**Set exercise:**
Copy the forum thread about a man facing a court case in the UAE word for word, from start to end.
* START Quoted passage *
He is on a work visa in UAE. 

We ask his company if we can talk to him but they said this is the police matter and cannot talk to him until the judge (court) make the decision. But the chances are he has to pay fine, maybe jail and then deportation. 

We ask his company we can come to U.A.E and the guy advised once the court will make his decision then you can meet him so it's a good idea if you come here after a court hearing. 

Can anyone help me what should we do? what could be the worst circumstances in that situation. 

I would be highly thankful for the help or suggestion because our whole family is in North America. 

Thank you


----------



## Chocoholic (Oct 29, 2012)

Well firstly it depends what was in his system. As the penalties for alcohol and drugs vary. Was anyone else hurt in the accident? That will also play a part.

Usually there's jail time, fines and loss of drivers license.

With alcohol the fines can range from 5,000-20,000 dhs and jail time varies. If he's being held, by the time it gets to court, they could just say time served, but it can be anywhere from 30 days to six months and loss of license - not necessarily deportation.

Now if it's drugs - the jail time for drug taking/possession is usually four years, followed by deportation.

If he's being held at a police station, you should absolutely be able to visit and speak to him - I wouldn't see any reason why not and find that very odd indeed.

He's going to need an Arabic speaking lawyer. Do NOT let him sign anything in Arabic, without having it translated first and a lawyer present.

At the end of the day, it's going to depend who is sitting in the judges chair on the day, what mood they're in and if they decide to make an example of him.

Also to add, does he have an alcohol license? If he was drinking and doesn't have one, then that's also going to cause him problems. Drinking without a license in the UAE is illegal and carries penalties on it's own.


----------



## demo555 (Mar 11, 2018)
* END Quoted passage *
* START Listed records *
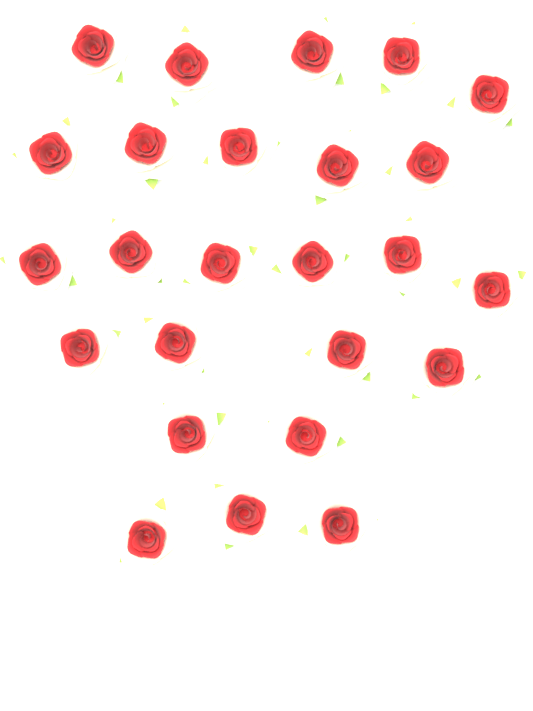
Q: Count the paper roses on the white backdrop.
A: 25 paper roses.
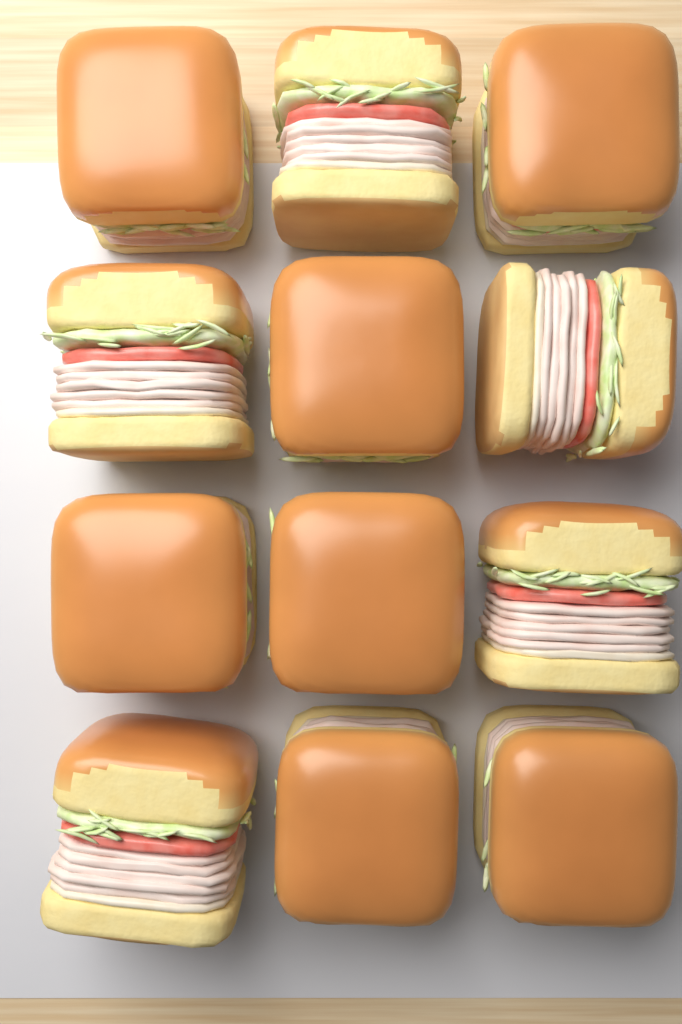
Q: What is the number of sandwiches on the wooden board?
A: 12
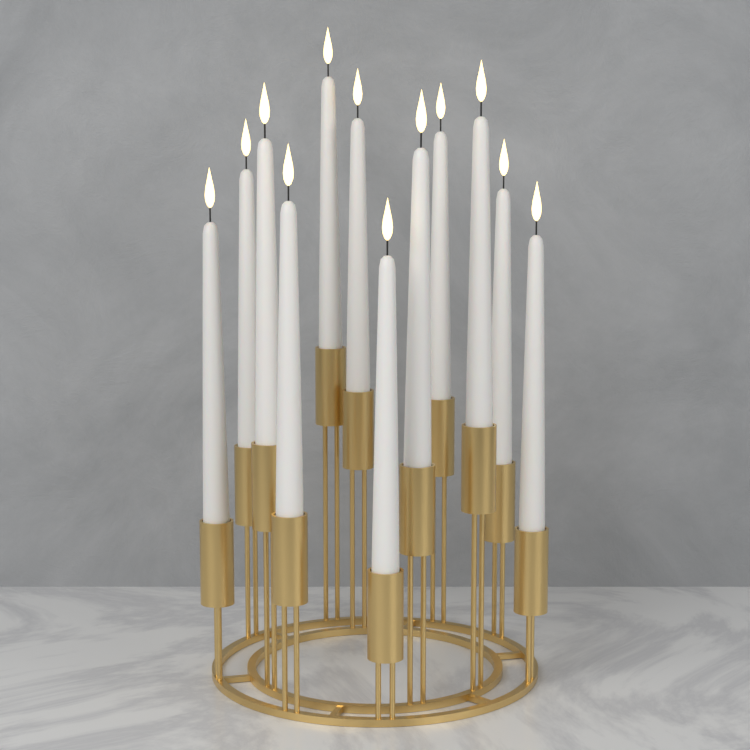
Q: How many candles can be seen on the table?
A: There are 12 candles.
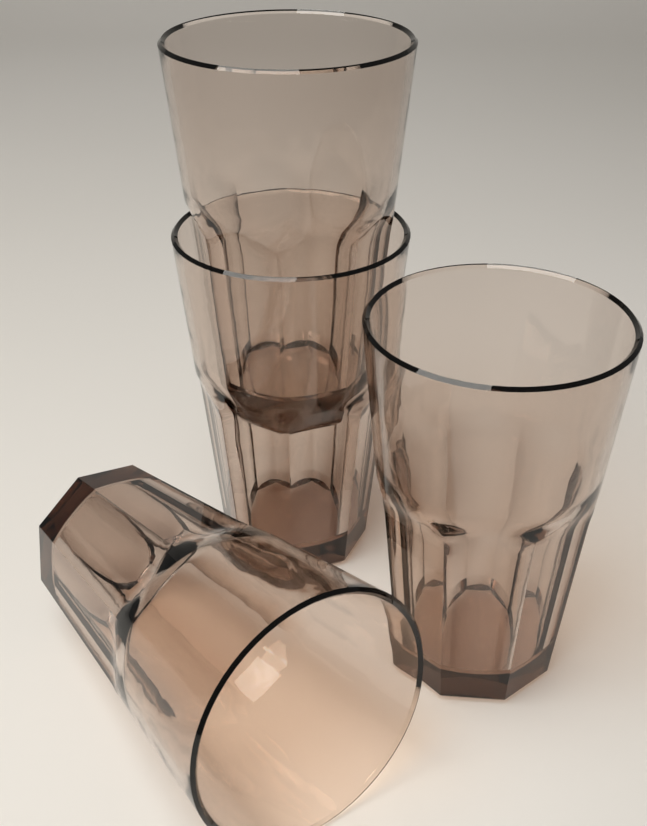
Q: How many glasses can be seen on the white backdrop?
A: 4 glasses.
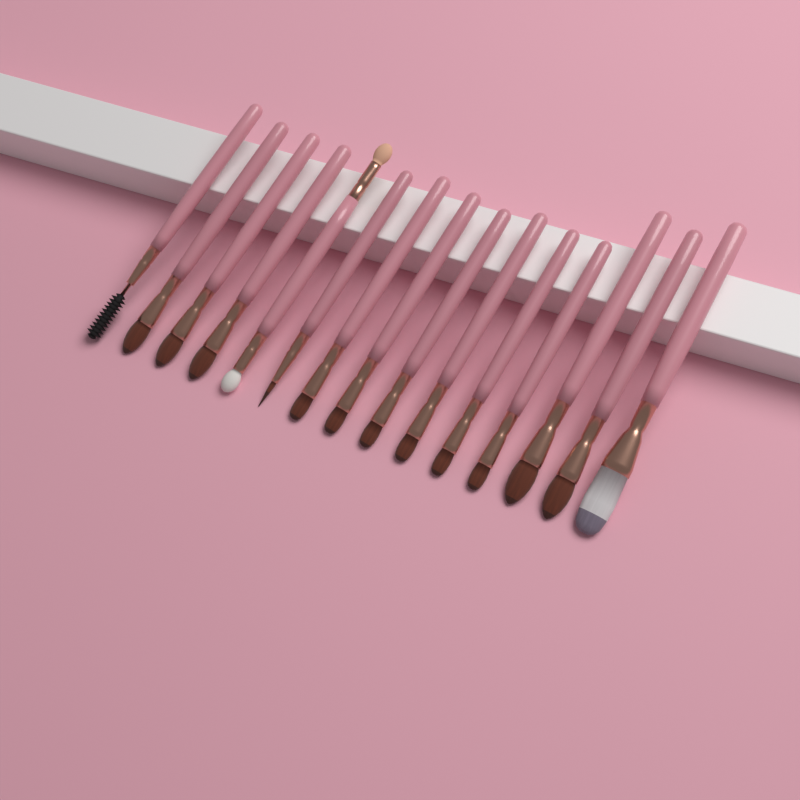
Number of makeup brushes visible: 15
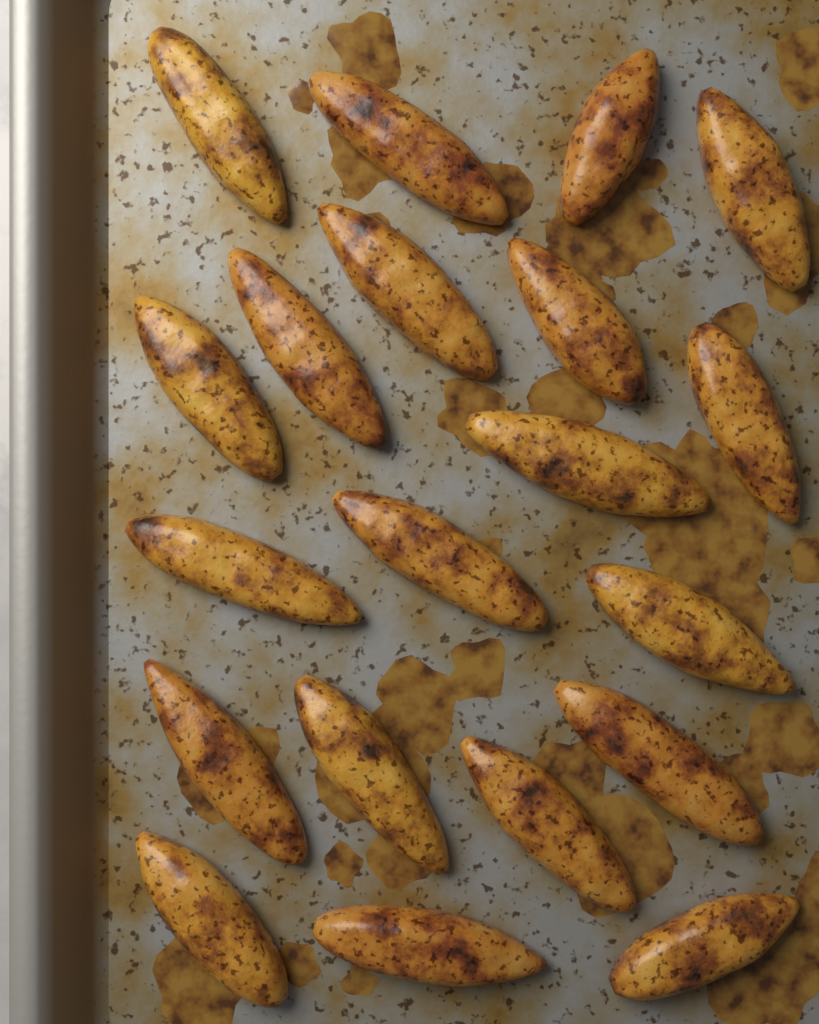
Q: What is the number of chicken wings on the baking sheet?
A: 20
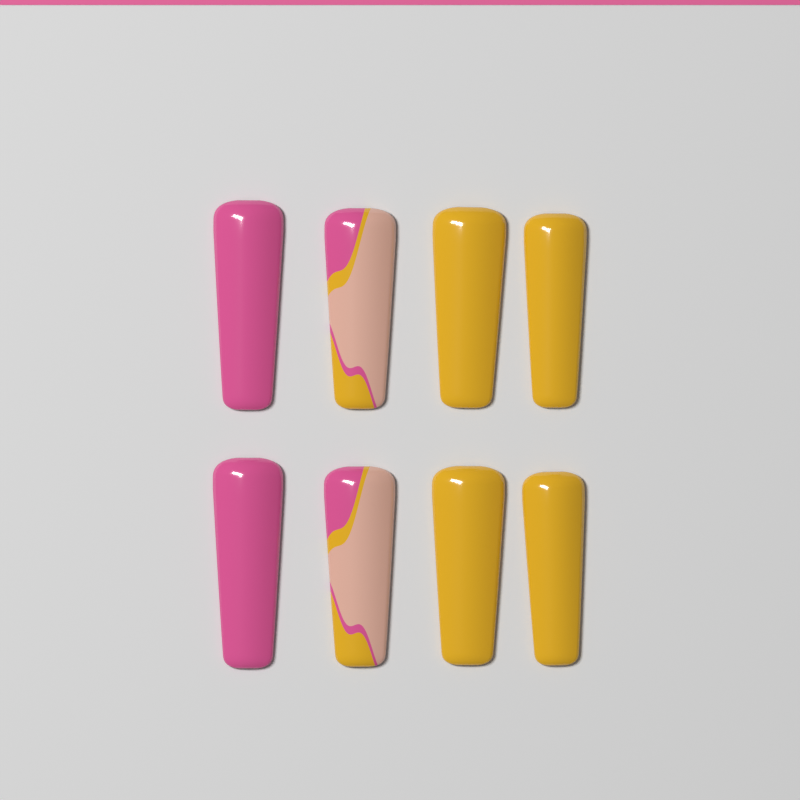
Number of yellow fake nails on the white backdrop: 4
* END Listed records *
**Exercise solution:**
He is on a work visa in UAE. 

We ask his company if we can talk to him but they said this is the police matter and cannot talk to him until the judge (court) make the decision. But the chances are he has to pay fine, maybe jail and then deportation. 

We ask his company we can come to U.A.E and the guy advised once the court will make his decision then you can meet him so it's a good idea if you come here after a court hearing. 

Can anyone help me what should we do? what could be the worst circumstances in that situation. 

I would be highly thankful for the help or suggestion because our whole family is in North America. 

Thank you


----------



## Chocoholic (Oct 29, 2012)

Well firstly it depends what was in his system. As the penalties for alcohol and drugs vary. Was anyone else hurt in the accident? That will also play a part.

Usually there's jail time, fines and loss of drivers license.

With alcohol the fines can range from 5,000-20,000 dhs and jail time varies. If he's being held, by the time it gets to court, they could just say time served, but it can be anywhere from 30 days to six months and loss of license - not necessarily deportation.

Now if it's drugs - the jail time for drug taking/possession is usually four years, followed by deportation.

If he's being held at a police station, you should absolutely be able to visit and speak to him - I wouldn't see any reason why not and find that very odd indeed.

He's going to need an Arabic speaking lawyer. Do NOT let him sign anything in Arabic, without having it translated first and a lawyer present.

At the end of the day, it's going to depend who is sitting in the judges chair on the day, what mood they're in and if they decide to make an example of him.

Also to add, does he have an alcohol license? If he was drinking and doesn't have one, then that's also going to cause him problems. Drinking without a license in the UAE is illegal and carries penalties on it's own.


----------



## demo555 (Mar 11, 2018)